I must confess, when I saw the notification alert, my first thought was "Here we go. Abuse for admitting to being an evil Tory". 
For those who find it hard to see past the label though, let me explain a few things about how I got here - because I wasn't born a Conservative, you know. I've voted Labour and LibDem in the past too.
I live in a very marginal marginal. It's either Conservative or LibDem - no other party gets a look-in - and the result is always on a knife edge. In 2017 and 2019, my choice was stark. Conservative woman who made it clear that she put children first but said little about identity politics...or LibDem transwoman whose avowed aim was to get into the House of Commons so he could focus all of his attentions - and I mean ALL - on bringing in Self ID and on binning the spousal consent clause for trans widows.

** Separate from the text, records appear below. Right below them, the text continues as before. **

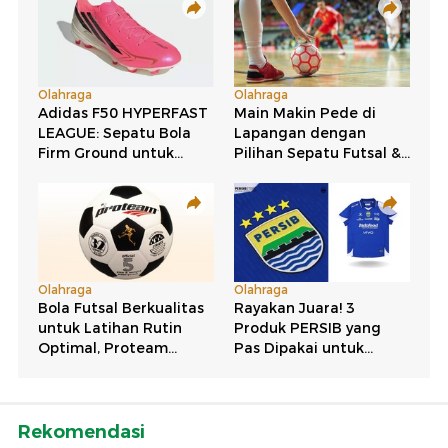
Rekomendasi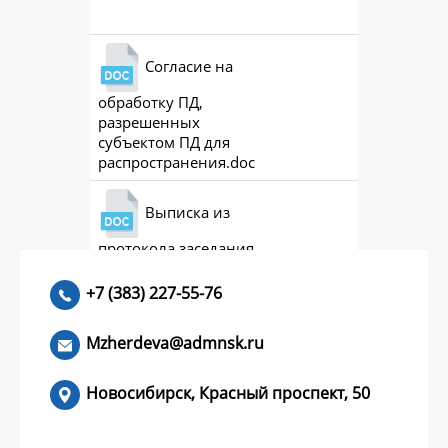
Согласие на
обработку ПД,
разрешенных
субъектом ПД для
распространения.doc
Выписка из
протокола заседания
совета (премии)
+7 (383) 227-55-76
Mzherdeva@admnsk.ru
Новосибирск, Красный проспект, 50
КУМЕНТЫ
НОВОСТИ
ЧАСТЫЕ ВОПРОСЫ
КОНТАКТЫ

The Conservatives weren't the best fit for my political views but I had to make a choice and wasting my vote wasn't an option. He would have slipped in through the back door.
So what, oh left wing voting women, would you have done?

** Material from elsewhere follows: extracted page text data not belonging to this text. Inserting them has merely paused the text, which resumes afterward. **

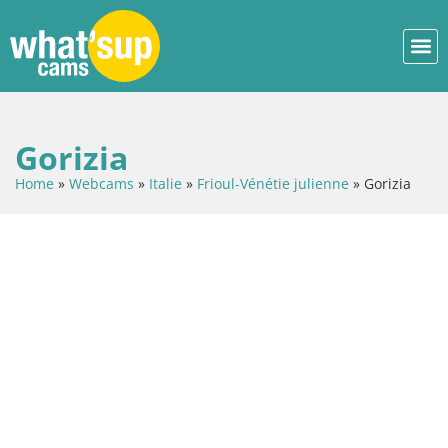
Gorizia
Home
»
Webcams
»
Italie
»
Frioul-Vénétie julienne
»
Gorizia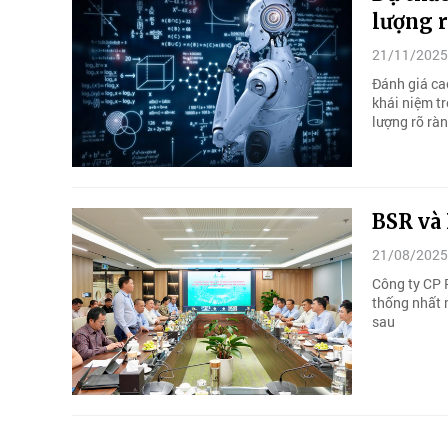
lượng 
21/11/2025
Đánh giá cao
khái niệm tr
lượng rõ ràn
BSR và
21/08/2025
Công ty CP 
thống nhất 
sau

So I didn't just vote Conservative but - sit down or you'll faint with shock - I actually joined the Conservative Party. It was doing a lot of fence sitting then - Theresa May, Maria Miller and Penny Mordaunt were openly advocating "TWAW so BeKind" - but as a party member, it meant I could canvass for my Conservative candidate and act as a teller at the local polling station where I was called Tory bitch and motherf*** for my troubles by the few men who slunk past me sporting their red rosettes while completely failing to make eye contact.
Since 2017, I've dinned the ear of my Conservative MP at regular and frequent intervals about women's rights and about the dismantling of child safeguarding, and did the same with my Tory county councillor. I shamelessly used my party membership to influence grassroots thinking in the party and gradually persuaded the local constituency party to move from the stance of BeKind to openly GC.
When I joined the Women's Rights Network some time ago, it was a joy to find myself in the company of gender critical and radfem women and - even more then that - to find that some of them had done exactly what I had done. They had joined the Labour Party, the LibDems, the Greens, to counteract gender ideology from the inside.
None of us find our parties a perfect fit. I certainly don't. But we work with what we've got, and we network and we work cross-party and we stand shoulder to shoulder on defending and protecting women, girls and children.
If anyone wants to pick holes in that and call me an evil Tory, that's up to them. I couldn't give a monkeys, frankly. Right now, I'm too busy being vigilant, making sure my Conservative MP and councillor don't falter, and lobbying Dominic Raab to get TW out of women's prisons and Sajid Javid to get Annex B dropped by NHS Trusts. Oh, and making sure that Penny "TWAW" Mordaunt doesn't get a sniff in the next leadership contest.